I understood the situation intuitively and conceptually concerning the equilibrium issue, but couldn't wrap my head around how the mathematics dictate whether the equilibrium is stable or not.

 

[kuruman]

I understood the situation intuitively and conceptually concerning the equilibrium issue, but couldn't wrap my head around how the mathematics dictate whether the equilibrium is stable or not.

Mathematically, one evaluates the second derivative of the potential energy at the equilibrium position.

• If the result is positive, the equilibrium is stable.
• If the result is negative, the equilibrium is unstable.

 

[haruspex]

Mathematically, one evaluates the second derivative of the potential energy at the equilibrium position.

• If the result is positive, the equilibrium is stable.
• If the result is negative, the equilibrium is unstable.

I'm not sure whether @putongren's difficulty is with the mathematical formulation or why it is correct.
At the equilibrium point, the first derivative is zero; i.e. the gradient is horizontal. If the second derivative is positive then the gradient is increasing as x increases.

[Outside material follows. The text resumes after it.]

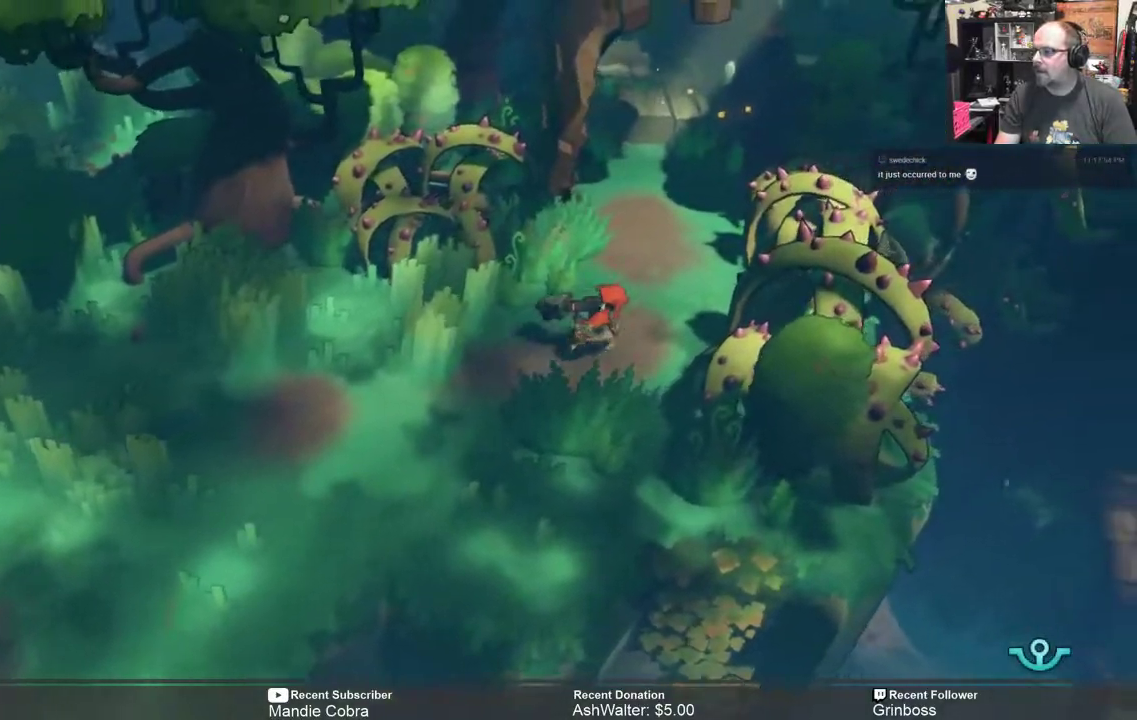
{"buttons": ["R2"], "left_stick": "up-right", "right_stick": "center", "events": []}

Since the gradient is zero at the equilibrium point, that means it is negative to the left of the point and positive to the right. Hence it is in the bottom of a dip.

There is also the possibility that the second derivative is also zero. In this case, you just have to keep taking more derivatives until you reach the first that is nonzero there.
Having reached it, it matters whether you had to differentiate an odd or even number of times. If an even number, positive indicates a minimum and negative indicates a maximum, as in the simple case discussed above.
But if an odd number of differentiations then it is neither a minimum nor a maximum. Instead, it is a "saddle", a kind of inflexion point.

E.g. consider $y=x^3$. The first nonzero derivative at x=0 is the third, making zero an inflexion. But for $y=x^4$ the first nonzero derivative at x=0 is the fourth, where it is 24, making it a minimum.